Another interesting learning was about the advantages of requestAnimationFrame5 (RAF) versus a plain old setInterval for rendering. Since in this case I wanted performant and smooth updates RAF was an interesting choice as its refresh rate tries to match the display's refresh rate and calls are paused when running in background tabs or hidden - meaning better performance and battery life.

Finally, why not put everything together in a nice NPM package? Since I don't usually work in the JS ecosystem it was a nice opportunity to get some hands-on experience with this. The npmjs6 documentation is very good and the setup was straightforward, especially if you've published packages in Maven Central, Artifactory or equivalent. Top marks there. You can find the package here: https://www.npmjs.com/package/@felix.bruno/zalgo-player and installation is of course super easy:

$ npm install @felix.bruno/zalgo-player

This being the Javascript/Typescript ecosystem not everything was smooth sailing and I discovered that Create React App7 still doesn't support Typescript 5, and Github seems a bit dead which is a bit of a bummer.
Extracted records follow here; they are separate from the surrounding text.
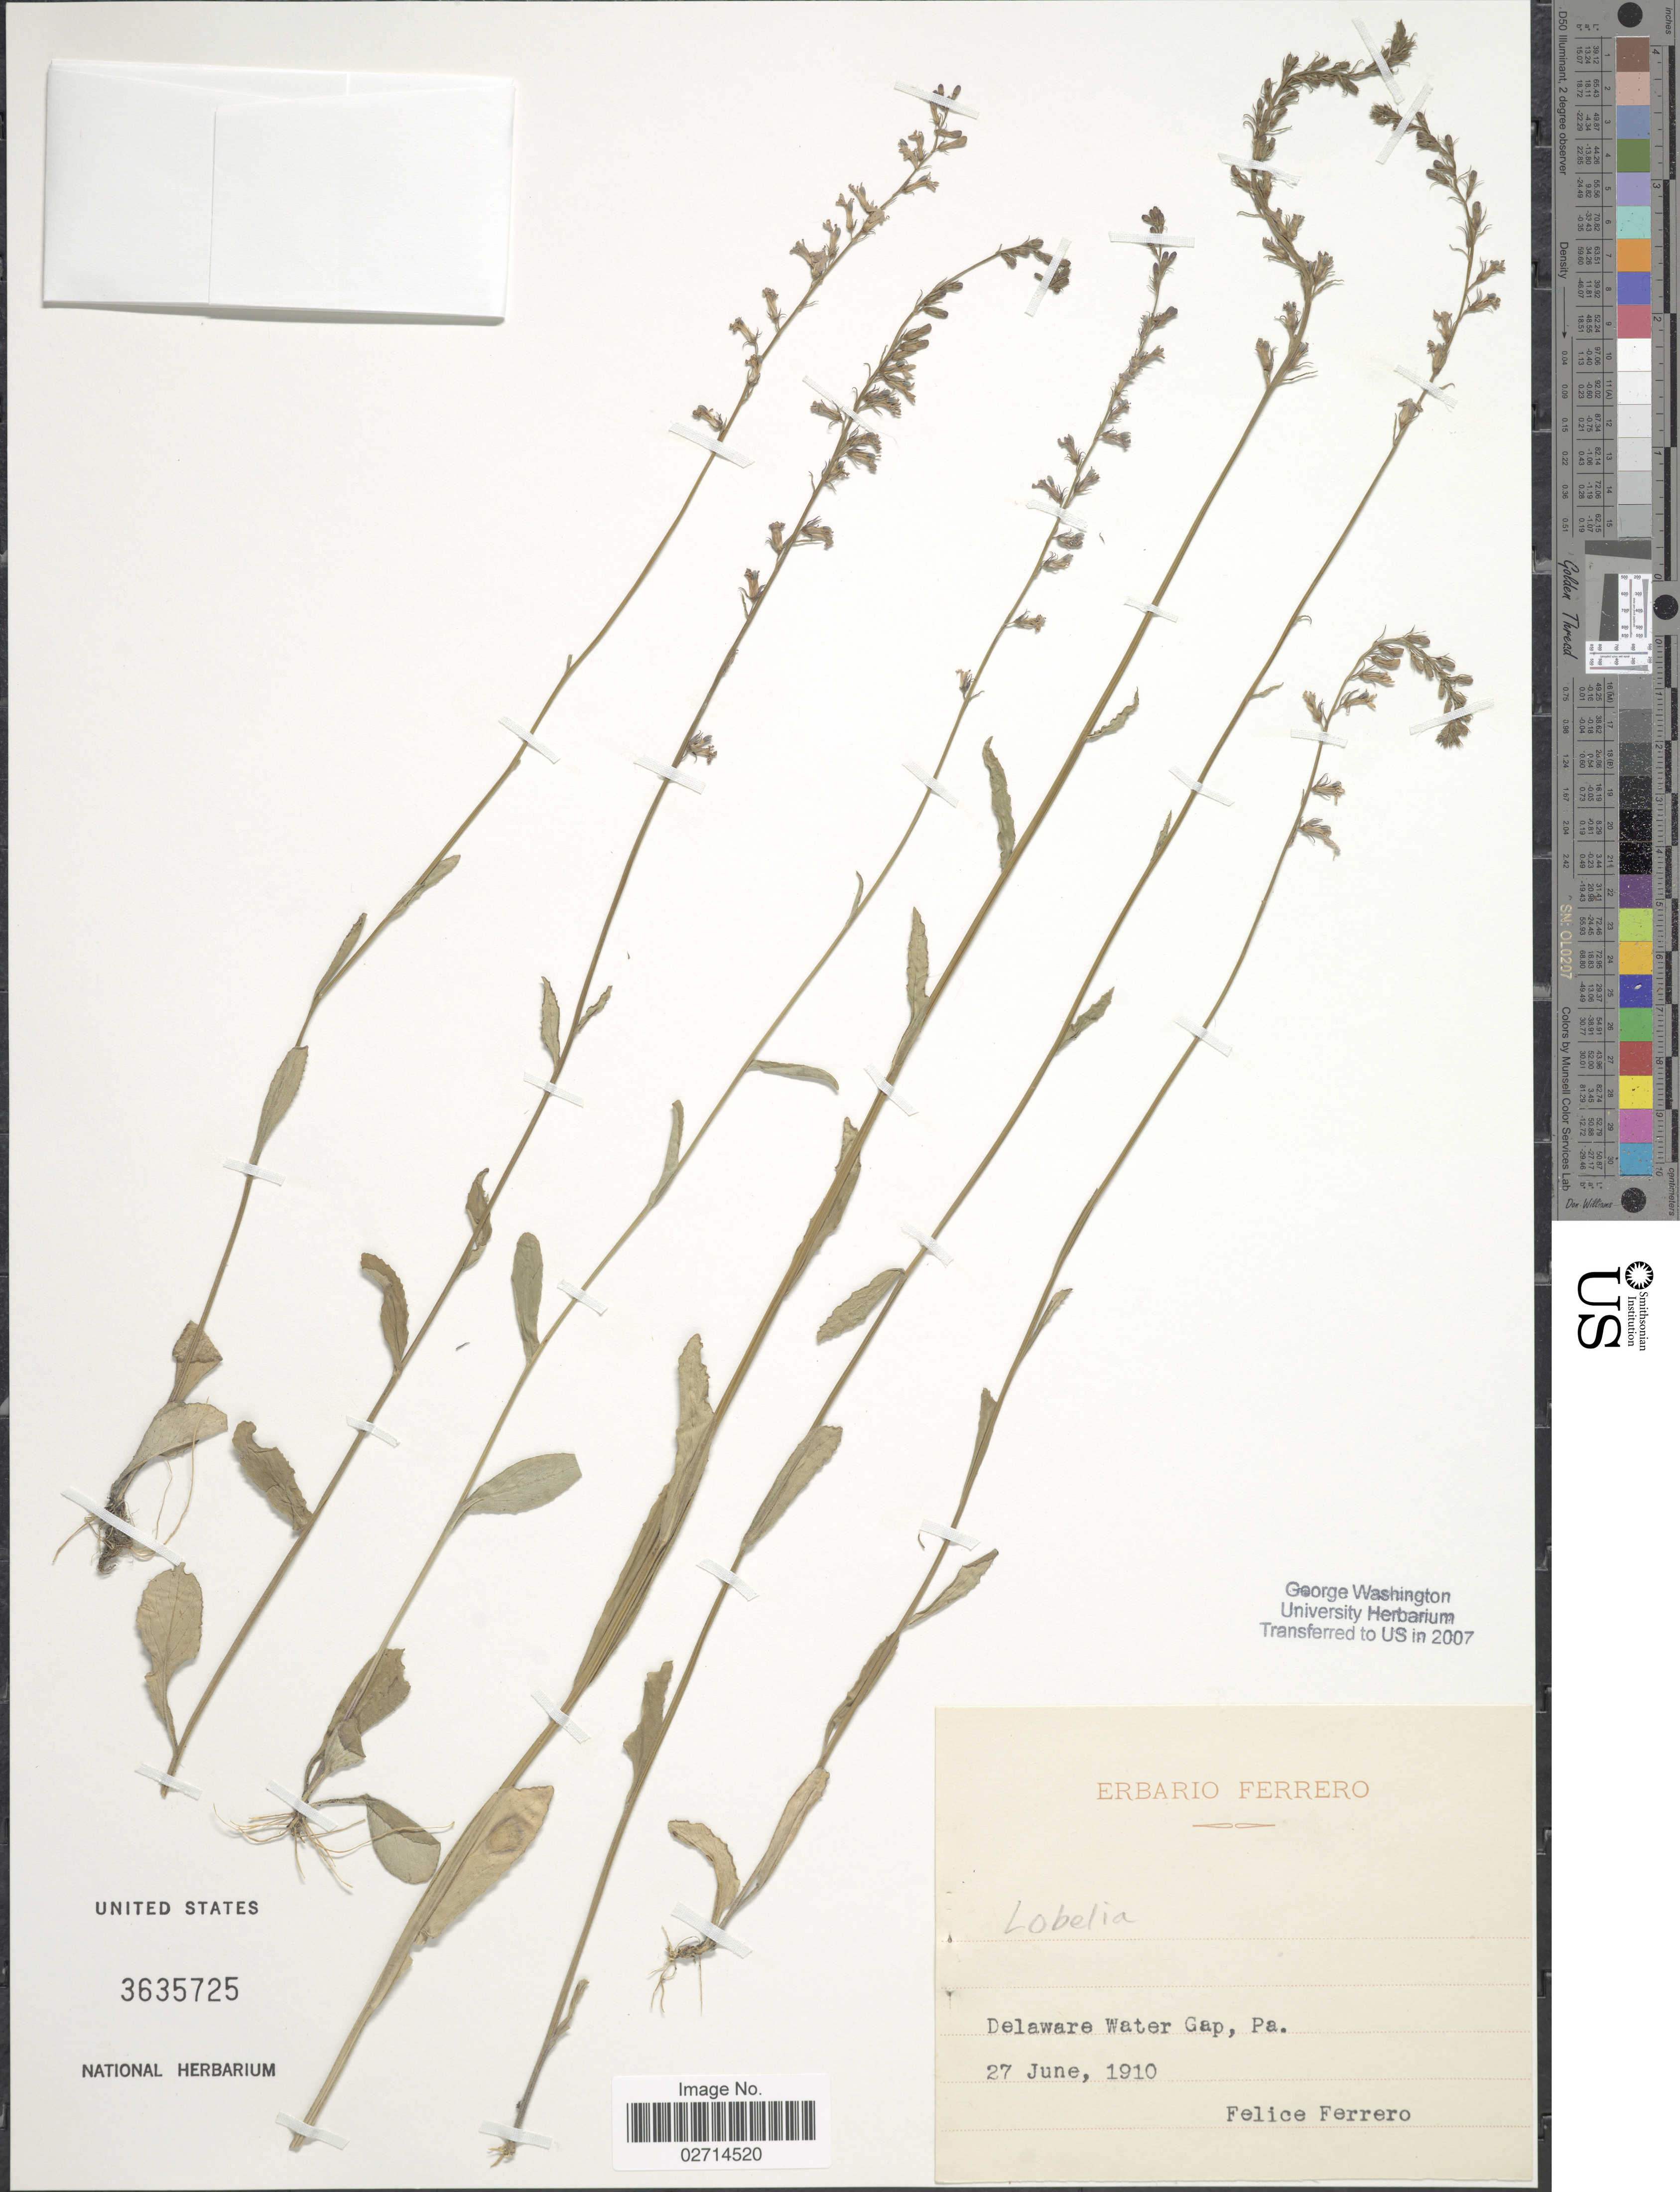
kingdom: Plantae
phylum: Tracheophyta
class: Magnoliopsida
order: Asterales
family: Campanulaceae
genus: Lobelia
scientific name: Lobelia sp.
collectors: F. Ferrero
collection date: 1910-06-27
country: United States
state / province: Pennsylvania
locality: Delaware Water Gap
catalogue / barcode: US 3635725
After spending some time looking Vite8 seemed like a decent choice to set up a basic react library with properly configured Typescript support.
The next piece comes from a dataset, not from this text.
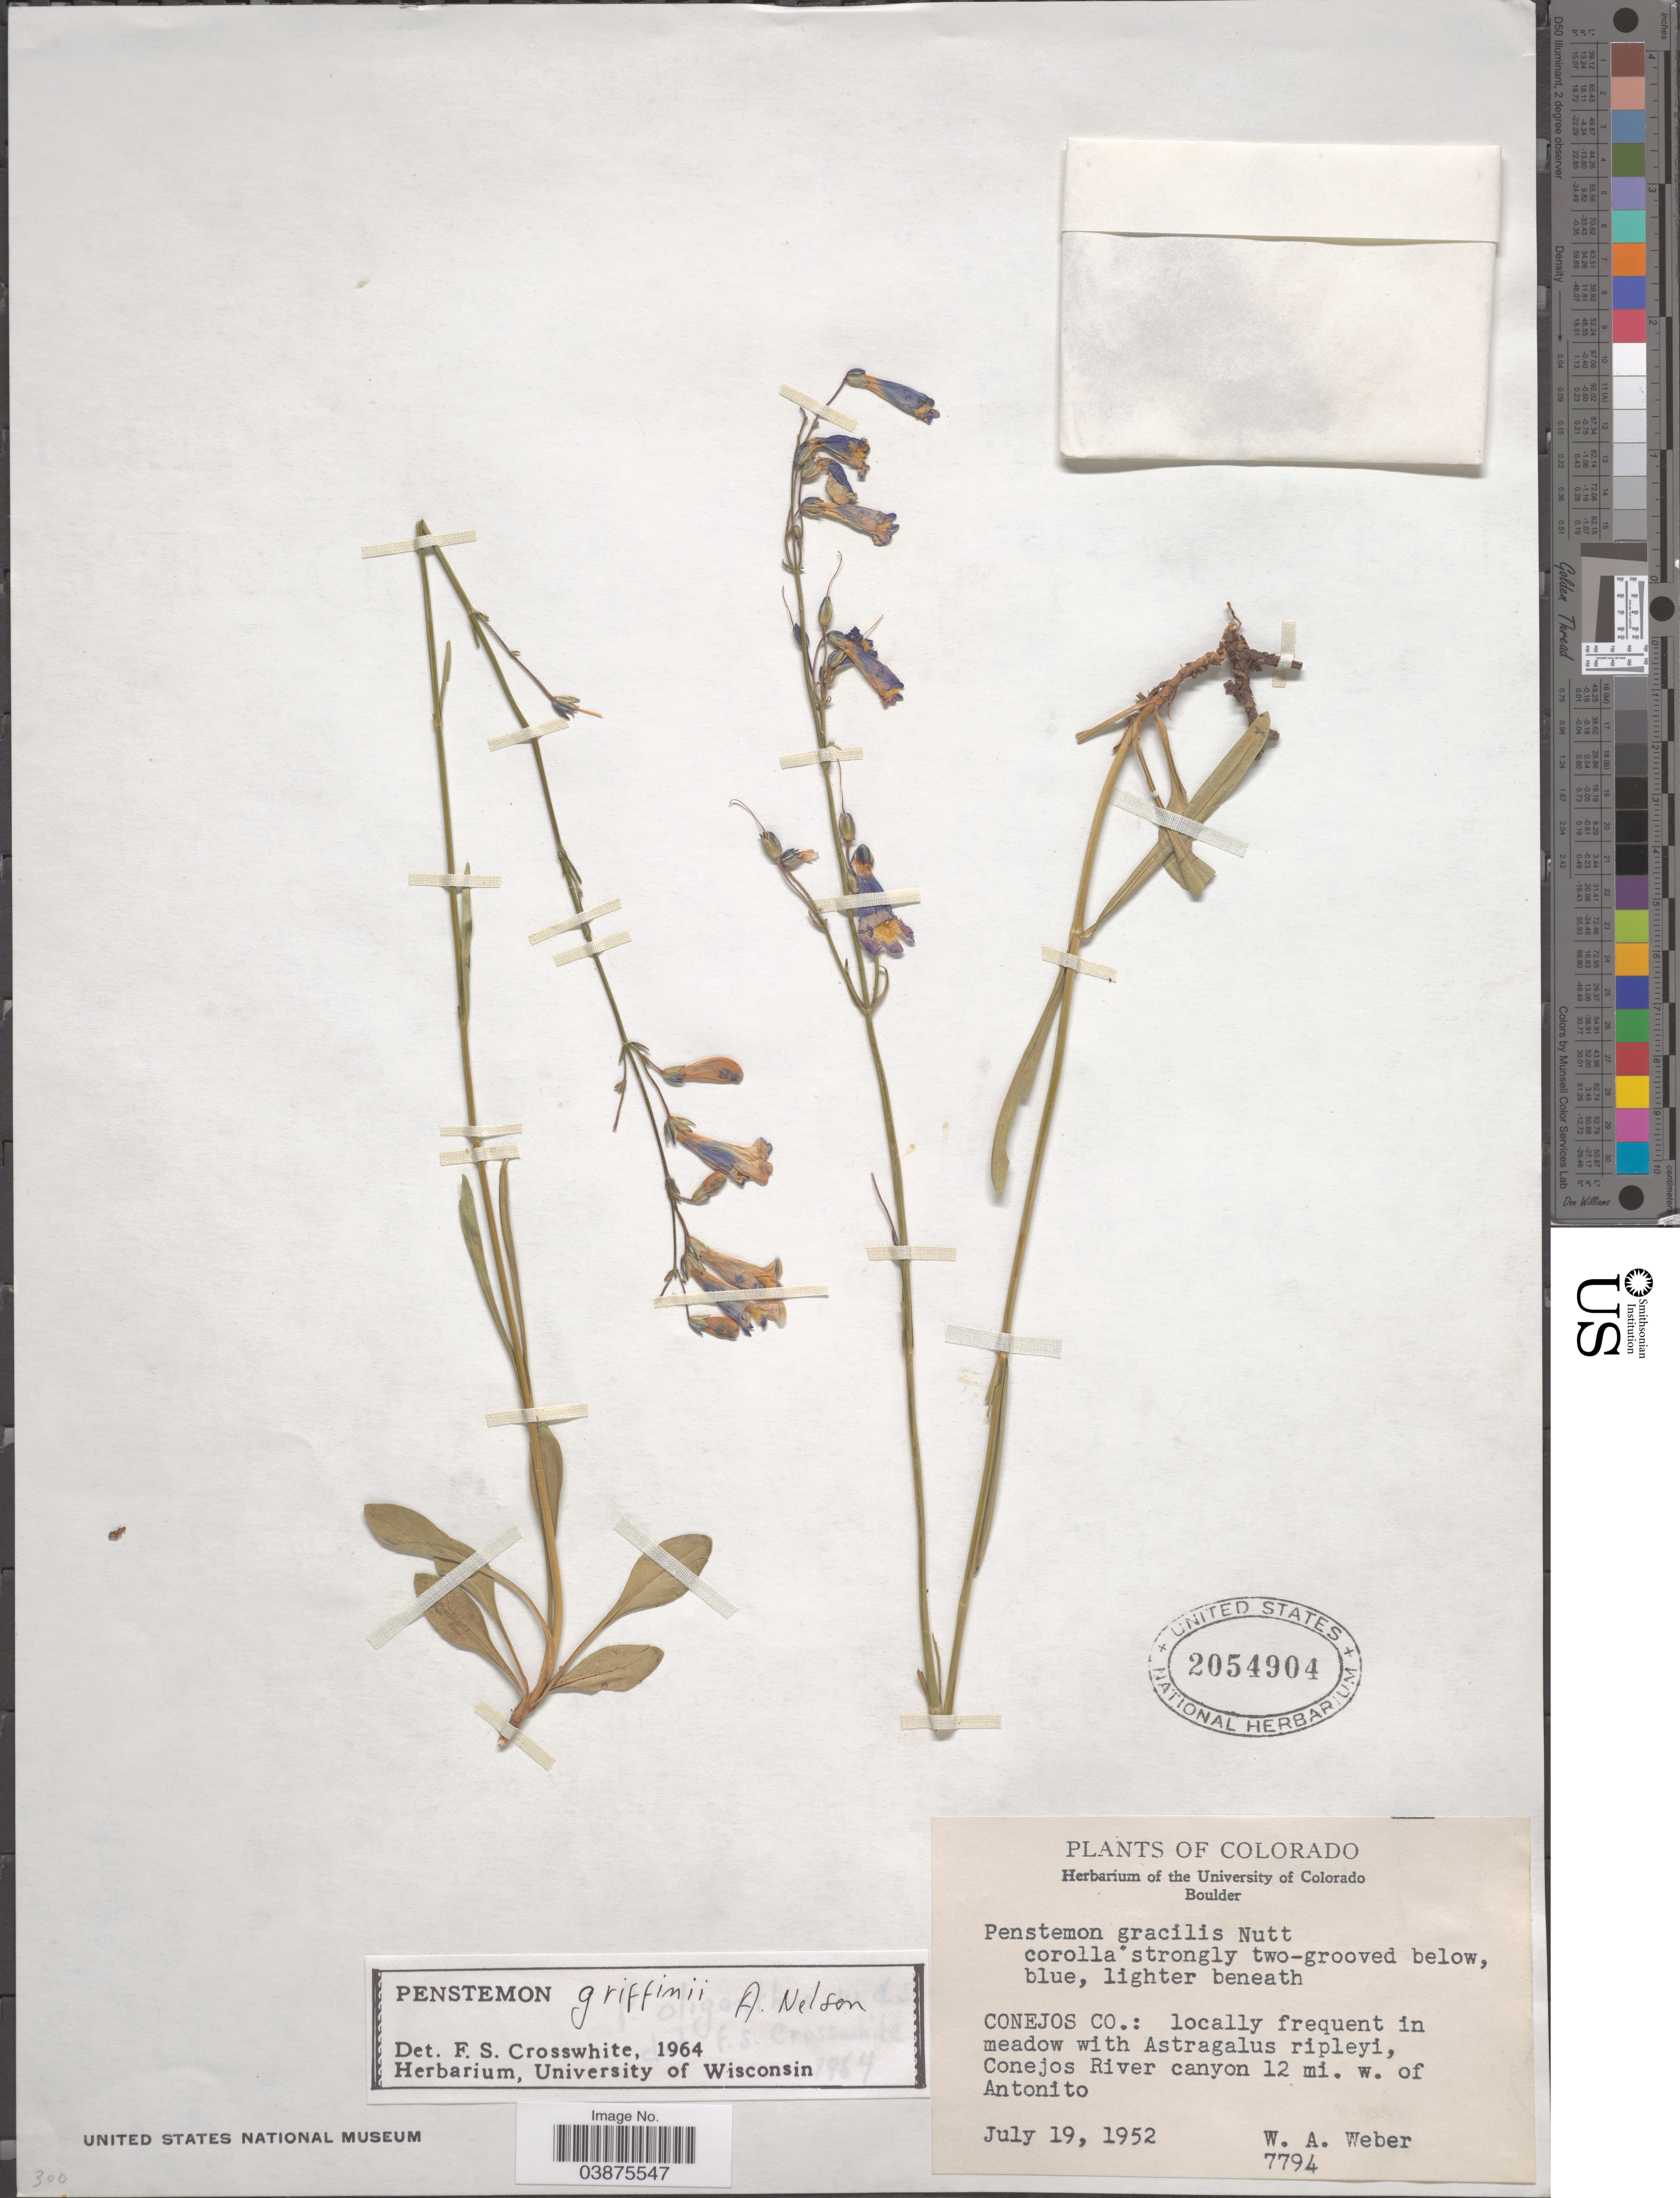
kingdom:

In this case, since I wanted to publish only a React component and not a full-blown web application I had to make some changes to what Vite offers out-of-the-box9, but I am quite happy with the end result. The npm module is less than 15KB uncompressed, and has no dependencies (since this is a React component, it can only be used in that context, and thus we don't need to ship React with the package).

The code is available in Github: https://github.com/felix19350/zalgo-player

Note: In a next iteration I will work a bit to enable the component to be responsive, so if you view this in a mobile phone this may not render very well.


Footnotes

  1. Zalgo - Wikipedia

  2. Web Audio API docs

  3. Web audio visualizations and AnalyzerNode docs

  4. FFT - Fast Fourier Transform. This video provides a nice intuition for how Fourier Transforms work in general, so go watch it!

  5. requestAnimationFrame documentation

  6. npmjs documentation

  7. Create React App

  8. Vite

  9. This article was quite helpful to get me up-to-speed on the changes that I needed to make in order to publish the ZalgoPlayer component as a library.